Mount Tabor
"Tabor stands alone in the valley like something that forgot to be part of a range — and from the top, the whole of Galilee lays itself out below you."
The road up Mount Tabor is one of the strangest driving experiences in the Galilee. The mountain rises alone from the Jezreel Valley floor — no adjoining range, no gradual climb, just flat agricultural land and then this isolated volcanic dome erupting from it at 588 meters. The access road circles the mountain in tight switchbacks, seventeen curves in four kilometers, wide enough for one vehicle at a time. Franciscan taxi drivers operate a shuttle service from the base because the road is technically open to private cars but practically speaking invites regret. I took a taxi. The driver had done the route so many times that he cornered without slowing, narrating the view at each bend in Hebrew I did not understand but whose tone communicated the satisfaction of showing someone something worth seeing.
At the summit, the first thing is the silence. The wind moves through the oaks and pistacia that cover the upper slopes, but below the summit platform the valley is so deep and the mountain so isolated that the sounds of the plain below — tractors, highway traffic, the ordinary noise of the Jezreel — do not reach. The summit belongs to itself. Two religious communities maintain their own compounds up here: a Franciscan convent that runs a guesthouse, and a Greek Orthodox monastery with blue domes visible above a garden wall. They have been coexisting on this small mountaintop for centuries in the particular accommodation of neighbors who share a fence and have decided to get along.

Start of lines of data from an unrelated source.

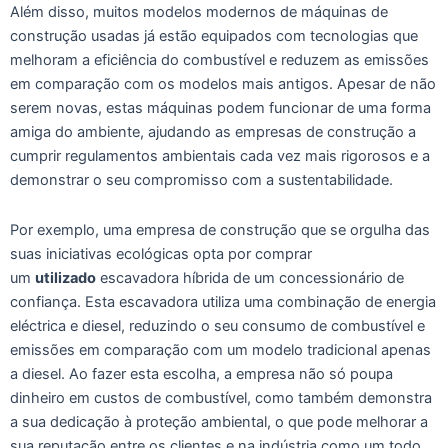
Além disso, muitos modelos modernos de máquinas de
construção usadas já estão equipados com tecnologias que
melhoram a eficiência do combustível e reduzem as emissões
em comparação com os modelos mais antigos. Apesar de não
serem novas, estas máquinas podem funcionar de uma forma
amiga do ambiente, ajudando as empresas de construção a
cumprir regulamentos ambientais cada vez mais rigorosos e a
demonstrar o seu compromisso com a sustentabilidade.
Por exemplo, uma empresa de construção que se orgulha das
suas iniciativas ecológicas opta por comprar
um
utilizado
escavadora híbrida de um concessionário de
confiança. Esta escavadora utiliza uma combinação de energia
eléctrica e diesel, reduzindo o seu consumo de combustível e
emissões em comparação com um modelo tradicional apenas
a diesel. Ao fazer esta escolha, a empresa não só poupa
dinheiro em custos de combustível, como também demonstra
a sua dedicação à proteção ambiental, o que pode melhorar a
sua reputação entre os clientes e na indústria como um todo.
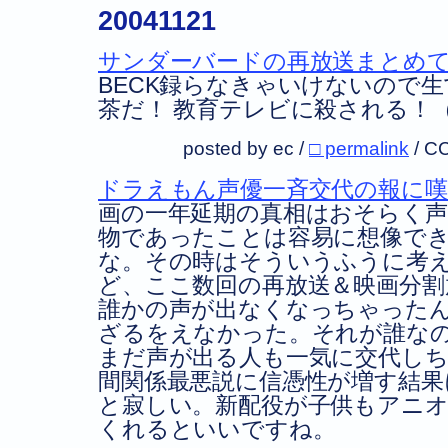
20041121
サンダーバードの再放送まとめ
BECK録らなきゃいけないので生
茶だ！ 教育テレビに殺される！
posted by ec /
□ permalink
/
CC
ドラえもん声優一斉交代の報に
画の一年延期の真相はおそらく声
物であったことは容易に想像で
な。その時はそういうふうに考
ど、ここ数回の再放送＆映画分割
誰かの声が出なくなっちゃった
ざるをえなかった。それが誰な
まだ声が出る人も一気に交代し
間関係最悪説に信憑性が増す結
と寂しい。新配役が子供もアニ
くれるといいですね。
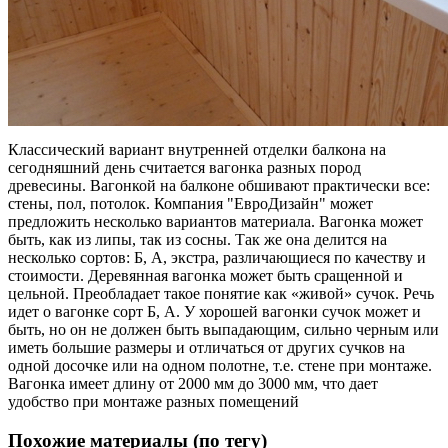
Классический вариант внутренней отделки балкона на
сегодняшний день считается вагонка разных пород
древесины. Вагонкой на балконе обшивают практически все:
стены, пол, потолок. Компания "ЕвроДизайн" может
предложить несколько вариантов материала. Вагонка может
быть, как из липы, так из сосны. Так же она делится
на
несколько сортов: Б, А, экстра, различающиеся по качеству и
стоимости. Деревянная вагонка
может быть сращенной и
цельной. Преобладает такое понятие как «живой» сучок. Речь
идет о вагонке сорт Б, А. У хорошей вагонки сучок может и
быть, но он не должен быть выпадающим, сильно черным или
иметь большие размеры и отличаться от других сучков на
одной досочке или на одном полотне, т.е. стене при монтаже.
Вагонка имеет длину от 2000 мм до 3000 мм, что дает
удобство при монтаже разных помещений
Похожие материалы (по тегу)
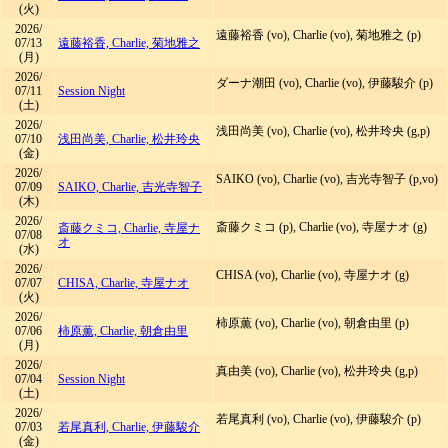
(火)
2026/
遠藤裕香 (vo), Charlie (vo), 菊地雅之 (p)
07/13
遠藤裕香, Charlie, 菊地雅之
(月)
2026/
ダーナ潮田 (vo), Charlie (vo), 伊藤駿介 (p)
07/11
Session Night
(土)
2026/
浅田尚美 (vo), Charlie (vo), 松井玲央 (g,p)
07/10
浅田尚美, Charlie, 松井玲央
(金)
2026/
SAIKO (vo), Charlie (vo), 吉光寺智子 (p,vo)
07/09
SAIKO, Charlie, 吉光寺智子
(木)
2026/
斎藤クミコ (p), Charlie (vo), 寺屋ナオ (g)
斎藤クミコ, Charlie, 寺屋ナ
07/08
オ
(水)
2026/
CHISA (vo), Charlie (vo), 寺屋ナオ (g)
07/07
CHISA, Charlie, 寺屋ナオ
(火)
2026/
柿原薫 (vo), Charlie (vo), 朝倉由里 (p)
07/06
柿原薫, Charlie, 朝倉由里
(月)
2026/
真由美 (vo), Charlie (vo), 松井玲央 (g,p)
07/04
Session Night
(土)
2026/
若尾真利 (vo), Charlie (vo), 伊藤駿介 (p)
07/03
若尾真利, Charlie, 伊藤駿介
(金)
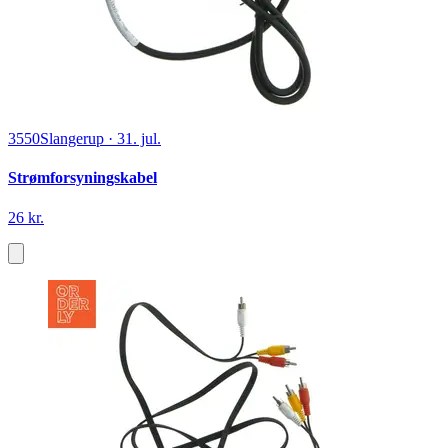
3550
Slangerup
·
31. jul.
Strømforsyningskabel
26 kr.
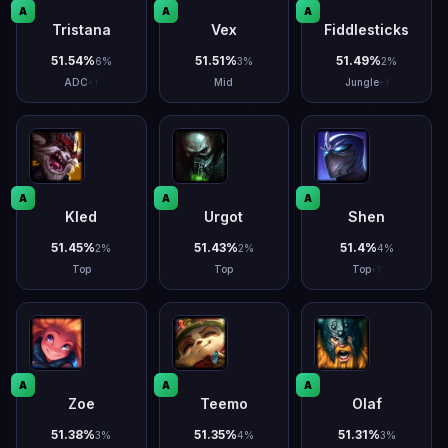
A
A
A
Tristana
Vex
Fiddlesticks
51.54
%
51.51
%
51.49
%
6
%
3
%
2
%
ADC
Mid
Jungle
+
1
+
1
A
A
A
Kled
Urgot
Shen
51.45
%
51.43
%
51.4
%
2
%
2
%
4
%
Top
Top
Top
+
1
A
A
A
Zoe
Teemo
Olaf
51.38
%
51.35
%
51.31
%
3
%
4
%
3
%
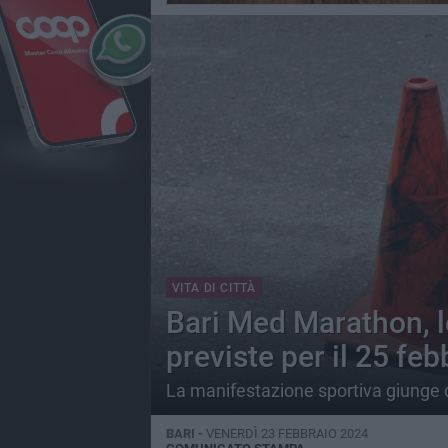
VITA DI CITTÀ
Bari Med Marathon, le
previste per il 25 feb
La manifestazione sportiva giunge q
BARI -
VENERDÌ 23 FEBBRAIO 2024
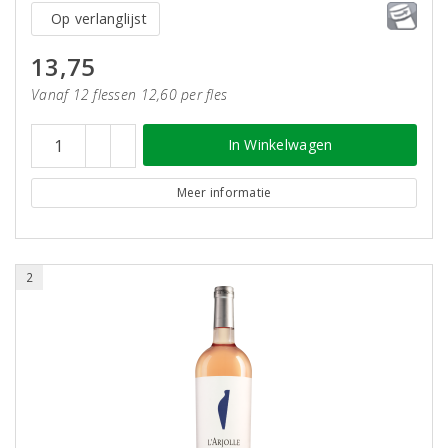
Op verlanglijst
13,75
Vanaf 12 flessen 12,60 per fles
In Winkelwagen
Meer informatie
2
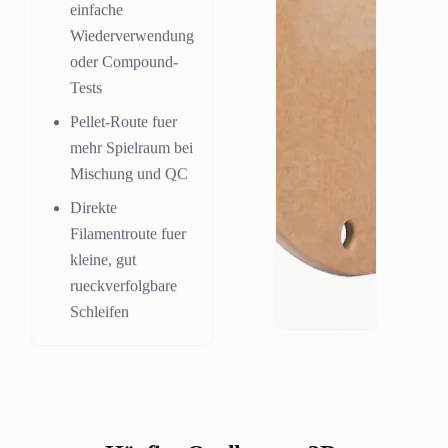
einfache
Wiederverwendung
oder Compound-
Tests
Pellet-Route fuer
mehr Spielraum bei
Mischung und QC
Direkte
Filamentroute fuer
kleine, gut
rueckverfolgbare
Schleifen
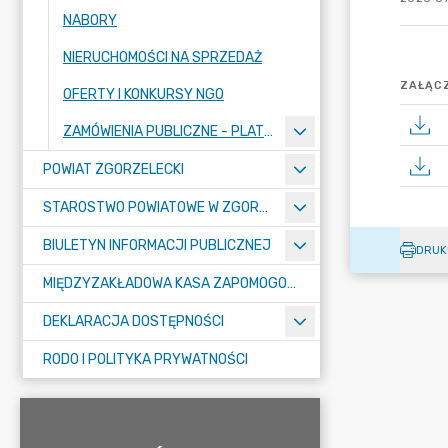
NABORY
NIERUCHOMOŚCI NA SPRZEDAŻ
ZAŁĄCZ
OFERTY I KONKURSY NGO
ZAMÓWIENIA PUBLICZNE - PLATFORMA ZAKUPOWA
POWIAT ZGORZELECKI
STAROSTWO POWIATOWE W ZGORZELCU
BIULETYN INFORMACJI PUBLICZNEJ
DRUK
MIĘDZYZAKŁADOWA KASA ZAPOMOGOWO-POŻYCZKOWA
DEKLARACJA DOSTĘPNOŚCI
RODO I POLITYKA PRYWATNOŚCI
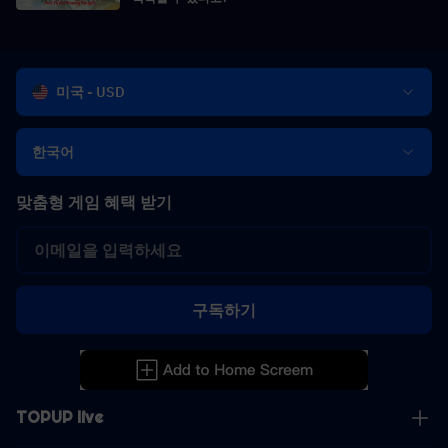
미국 - USD
한국어
맞춤형 게임 혜택 받기
구독하기
TOPUP live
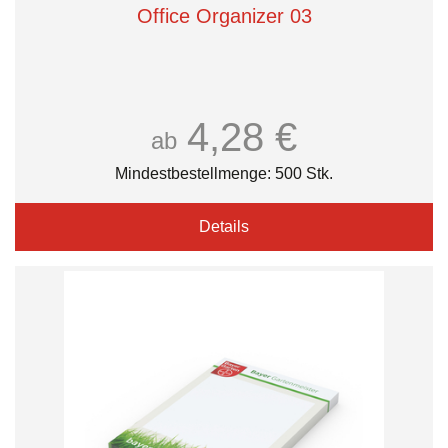
Office Organizer 03
4,28 €
ab
Mindestbestellmenge: 500 Stk.
Details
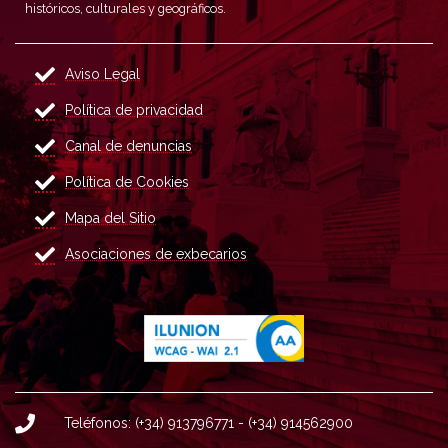
históricos, culturales y geográficos.
Aviso Legal
Política de privacidad
Canal de denuncias
Política de Cookies
Mapa del Sitio
Asociaciones de exbecarios
Teléfonos: (+34) 913796771 - (+34) 914562900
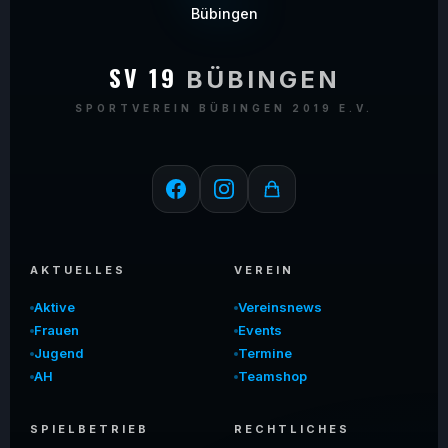
SV 19
BÜBINGEN
SPORTVEREIN BÜBINGEN 2019 E.V.
AKTUELLES
VEREIN
Aktive
Vereinsnews
Frauen
Events
Jugend
Termine
AH
Teamshop
SPIELBETRIEB
RECHTLICHES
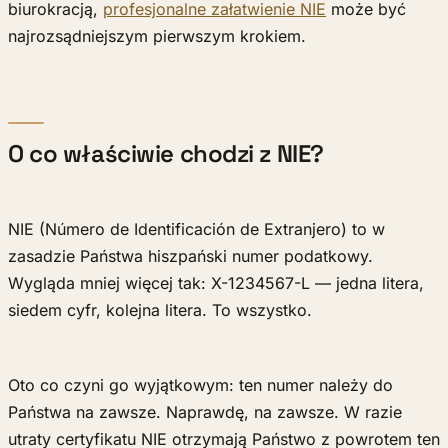
biurokracją,
profesjonalne załatwienie NIE
może być
najrozsądniejszym pierwszym krokiem.
O co właściwie chodzi z NIE?
NIE (Número de Identificación de Extranjero) to w
zasadzie Państwa hiszpański numer podatkowy.
Wygląda mniej więcej tak: X-1234567-L — jedna litera,
siedem cyfr, kolejna litera. To wszystko.
Oto co czyni go wyjątkowym: ten numer należy do
Państwa na zawsze. Naprawdę, na zawsze. W razie
utraty certyfikatu NIE otrzymają Państwo z powrotem ten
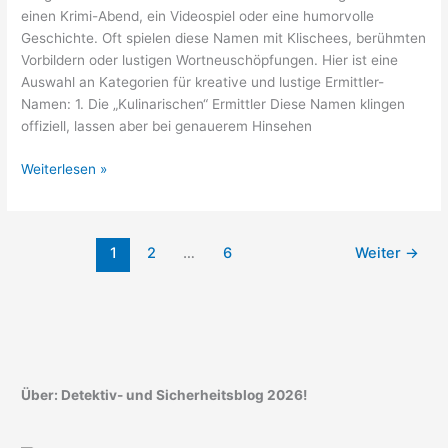
einen Krimi-Abend, ein Videospiel oder eine humorvolle
Geschichte. Oft spielen diese Namen mit Klischees, berühmten
Vorbildern oder lustigen Wortneuschöpfungen. Hier ist eine
Auswahl an Kategorien für kreative und lustige Ermittler-
Namen: 1. Die „Kulinarischen“ Ermittler Diese Namen klingen
offiziell, lassen aber bei genauerem Hinsehen
Lustige
Weiterlesen »
Namen
für
Detektive
1
2
…
6
Weiter
→
Über: Detektiv- und Sicherheitsblog 2026!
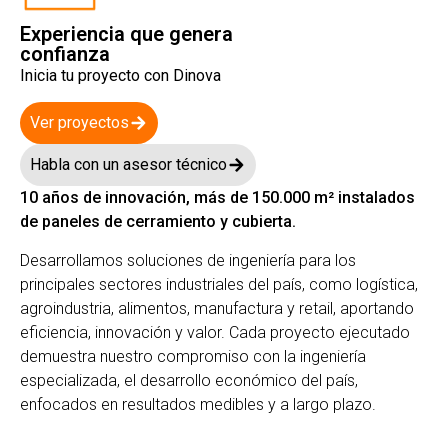
Experiencia que genera
confianza
Inicia tu proyecto con Dinova
Ver proyectos
Habla con un asesor técnico
10 años de innovación, más de 150.000 m² instalados
de paneles de cerramiento y cubierta.
Desarrollamos soluciones de ingeniería para los
principales sectores industriales del país, como logística,
agroindustria, alimentos, manufactura y retail, aportando
eficiencia, innovación y valor. Cada proyecto ejecutado
demuestra nuestro compromiso con la ingeniería
especializada, el desarrollo económico del país,
enfocados en resultados medibles y a largo plazo.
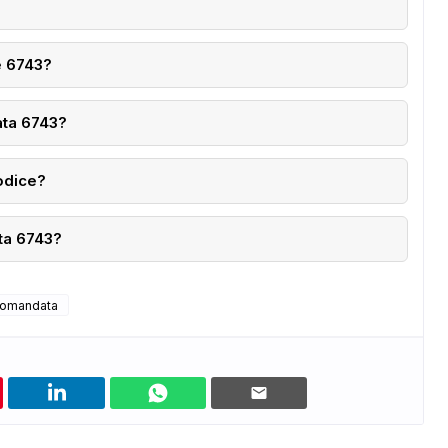
e 6743?
ta 6743?
codice?
ata 6743?
comandata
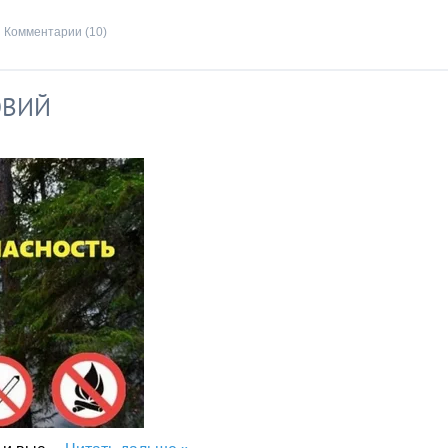
Комментарии (10)
ОВИЙ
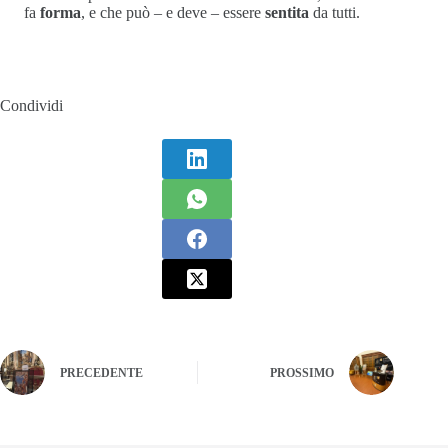
fa
forma
, e che può – e deve – essere
sentita
da tutti.
Condividi
PRECEDENTE
PROSSIMO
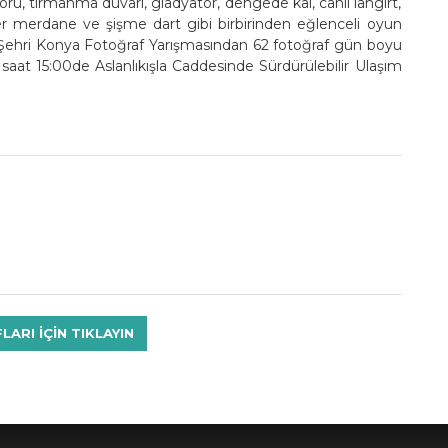
rü, tırmanma duvarı, gladyatör, dengede kal, canlı langırt,
er merdane ve şişme dart gibi birbirinden eğlenceli oyun
et Şehri Konya Fotoğraf Yarışmasından 62 fotoğraf gün boyu
saat 15:00de Aslanlıkışla Caddesinde Sürdürülebilir Ulaşım
RI IÇIN TIKLAYIN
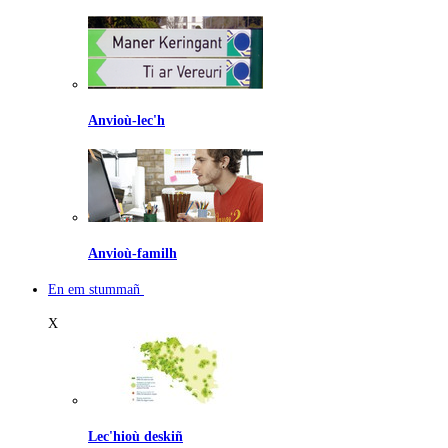
Anvioù-lec'h
Anvioù-familh
En em stummañ
X
Lec'hioù deskiñ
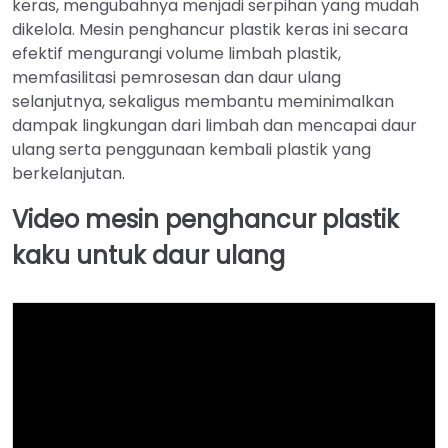
keras, mengubahnya menjadi serpihan yang mudah
dikelola. Mesin penghancur plastik keras ini secara
efektif mengurangi volume limbah plastik,
memfasilitasi pemrosesan dan daur ulang
selanjutnya, sekaligus membantu meminimalkan
dampak lingkungan dari limbah dan mencapai daur
ulang serta penggunaan kembali plastik yang
berkelanjutan.
Video mesin penghancur plastik
kaku untuk daur ulang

The Basilica of the Transfiguration — built by Antonio Barluzzi in 1924, the same architect responsible for the church on the Mount of Beatitudes — is the finest of his Galilean churches and one of the most beautiful religious interiors I have visited. Barluzzi based the design on the Syrian Romanesque, with two towers flanking a triple nave, but his masterstroke is what he did with the apse: gold mosaics from floor to ceiling, designed to catch the afternoon light from the west-facing windows and fill the space with something between light and warmth. When the sun is low in the afternoon, the apse glows. Standing in the nave looking toward it, the mosaic of the Transfiguration — Christ in white light between Moses and Elijah — becomes not a depiction but a phenomenon, an event happening again in gold. I am not a religious person and this still stopped me.
The crypt beneath the basilica contains the remains of a sixth-century Byzantine church, the walls of which are still visible in sections. Crusader fortifications from the twelfth century survive on the summit’s eastern approach — an intact gateway and sections of wall that the Crusaders built when they held the mountain and understood its strategic value in a way that its religious significance made complicated. The mountain was a fortress for whoever held the valley below; the basilica and the fortress walls have been adjacent for eight hundred years.

The view from the summit platform is the reason to allow extra time after the basilica. The Jezreel Valley — biblical Armageddon — spreads west and south: flat, intensively farmed, dotted with Arab villages and kibbutzim and the occasional industrial complex. Nazareth rises on the hills to the northwest. The Sea of Galilee is visible on a clear day to the northeast, a gleam of silver. Directly below, the village of Daburiyya sits at the mountain’s base, where the road begins, and above it the forested slopes of Tabor rise in that improbable way — the mountain is so perfectly domed that from a distance it looks like an architectural feature rather than a geological one, something placed rather than formed.
When to go: The basilica is most spectacular in the afternoon, when the light enters from the west and the gold mosaics are at their most intense. Go between two and five in the afternoon if you can. Avoid midday in summer — the mountain absorbs heat and the summit can be genuinely hot. October through April is the most comfortable period; wildflowers cover the slopes in March and April.